Visual Inspection Use Cases
In the fight against COVID-19, most airports and border crossings can now check passengers for signs of the disease.
Baidu, the large Chinese tech company, developed a large-scale visual inspection system based on AI. The system consists of computer vision-based cameras and infrared sensors that predict the temperatures of passengers. Now the technology, operational in Beijing’s Qinghe Railway Station, can screen up to 200 people per minute. The AI algorithm detects anyone who has a temperature above 37.3 degrees.

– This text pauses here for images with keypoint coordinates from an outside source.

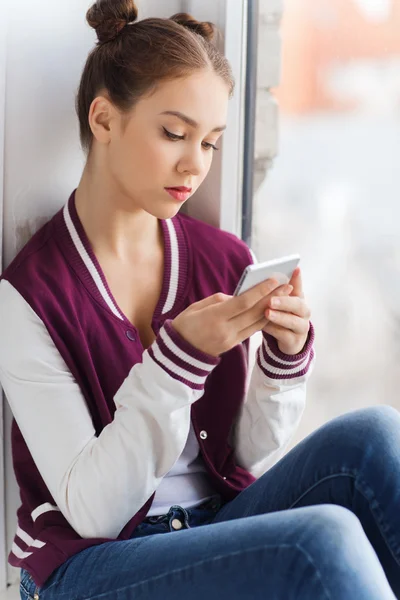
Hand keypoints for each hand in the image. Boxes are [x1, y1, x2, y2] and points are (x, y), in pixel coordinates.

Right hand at [171, 278, 290, 357]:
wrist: (179, 353)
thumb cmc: (185, 324)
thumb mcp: (198, 306)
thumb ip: (220, 300)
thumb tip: (239, 296)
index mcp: (215, 317)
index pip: (243, 302)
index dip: (260, 291)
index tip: (273, 280)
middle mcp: (226, 330)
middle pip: (255, 312)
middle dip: (273, 297)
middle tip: (288, 285)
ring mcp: (231, 339)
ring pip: (257, 322)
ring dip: (273, 308)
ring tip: (285, 296)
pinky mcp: (234, 345)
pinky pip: (253, 330)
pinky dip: (263, 319)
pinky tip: (272, 309)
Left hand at [262, 267, 310, 354]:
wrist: (288, 340)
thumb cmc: (282, 316)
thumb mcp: (281, 302)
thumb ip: (276, 290)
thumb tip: (267, 276)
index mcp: (299, 300)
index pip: (299, 287)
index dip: (298, 279)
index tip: (295, 269)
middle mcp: (303, 313)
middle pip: (298, 305)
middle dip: (284, 301)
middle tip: (271, 300)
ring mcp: (301, 327)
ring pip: (293, 322)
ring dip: (279, 317)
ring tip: (267, 313)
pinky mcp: (294, 341)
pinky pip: (284, 335)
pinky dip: (274, 330)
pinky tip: (263, 326)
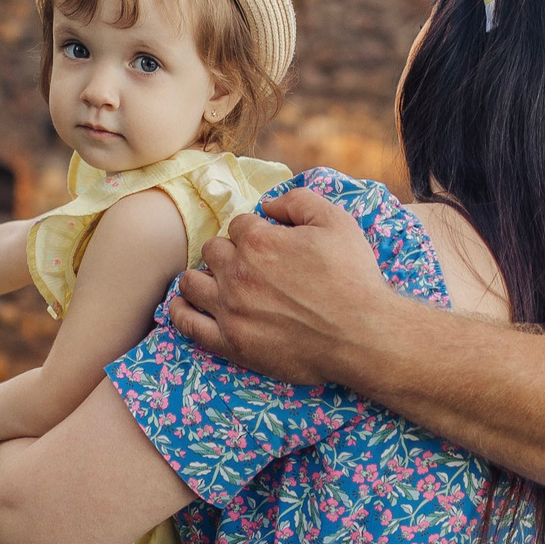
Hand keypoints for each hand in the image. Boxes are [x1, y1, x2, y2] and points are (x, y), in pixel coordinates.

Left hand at [168, 187, 393, 384]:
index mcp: (259, 241)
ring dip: (201, 276)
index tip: (268, 244)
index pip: (239, 226)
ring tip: (216, 282)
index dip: (255, 232)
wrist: (363, 336)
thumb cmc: (353, 278)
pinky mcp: (230, 342)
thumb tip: (270, 205)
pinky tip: (185, 305)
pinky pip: (187, 324)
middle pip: (212, 250)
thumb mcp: (336, 221)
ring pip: (192, 282)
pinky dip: (181, 311)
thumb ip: (298, 200)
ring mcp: (230, 309)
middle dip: (228, 252)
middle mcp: (238, 273)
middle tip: (249, 265)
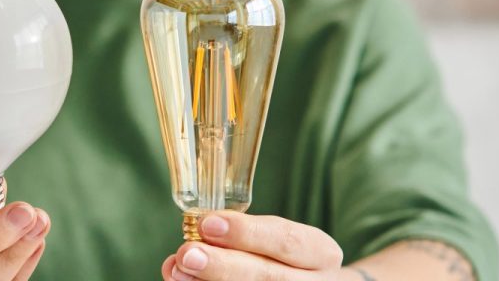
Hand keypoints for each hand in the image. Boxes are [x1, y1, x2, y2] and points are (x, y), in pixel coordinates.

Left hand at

Another real-life case is the deep learning-based system developed by the Alibaba company. The system can detect the coronavirus in chest CT scans with 96% accuracy. With access to data from 5,000 COVID-19 cases, the system performs the test in 20 seconds. Moreover, it can differentiate between ordinary viral pneumonia and the coronavirus.
According to Boeing, 70% of the $2.6 trillion aerospace services market is now dedicated to quality and maintenance. In 2018, Airbus introduced a new automated, drone-based aircraft inspection system that accelerates and facilitates visual inspections. This development reduces aircraft downtime while simultaneously increasing the quality of inspection reports.
Toyota has recently agreed to a $1.3 billion settlement due to a defect that caused cars to accelerate even when drivers attempted to slow down, resulting in 6 deaths in the U.S. Using the cognitive capabilities of visual inspection systems like Cognex ViDi, automotive manufacturers can analyze and identify quality issues much more accurately and resolve them before they occur.
Computer Equipment Manufacturing
The demand for smaller circuit board designs is growing. Fujitsu Laboratories has been spearheading the development of AI-enabled recognition systems for the electronics industry. They report significant progress in quality, cost, and delivery.
The implementation of automated visual inspection, along with a deep learning approach, can now detect issues of texture, weaving, stitching, and color matching.
For example, Datacolor’s AI system can consider historical data of past visual inspections to create custom tolerances that match more closely to the samples.
Solar panels are known to suffer from dust and microcracks. Automated inspection of solar panels during manufacturing as well as before and after installation is a good idea to prevent shipment of malfunctioning solar panels and quick detection of damaged panels on your solar farm. For example, DJI Enterprise uses drones for solar panels inspection.
Gas and oil pipelines are known to have a huge length. The latest data from 2014 gives a total of slightly less than 2,175,000 miles (3,500,000 km) of pipeline in 120 countries of the world. Gas and oil leakages may lead to a huge harm to nature by chemical pollution, explosions and conflagrations.
Satellite and drone inspection with the help of computer vision techniques is a good tool for early detection and localization of a gas/oil leakage. Recently, DroneDeploy reported that they mapped about 180 miles of pipelines.
AI Visual Inspection: Key Takeaways
Al visual inspection bases itself on traditional computer vision
methods and human vision.
Deep learning model development approach depends on the task, delivery time, and budget limits.
Deep learning algorithms detect defects by imitating a human analysis while running a computerized system.
Software & hardware should correspond to deep learning model capacity.
- Main question
When initiating a visual inspection, the main question is “What defects should the system detect?”
After deployment, deep learning model becomes “smarter” through data accumulation.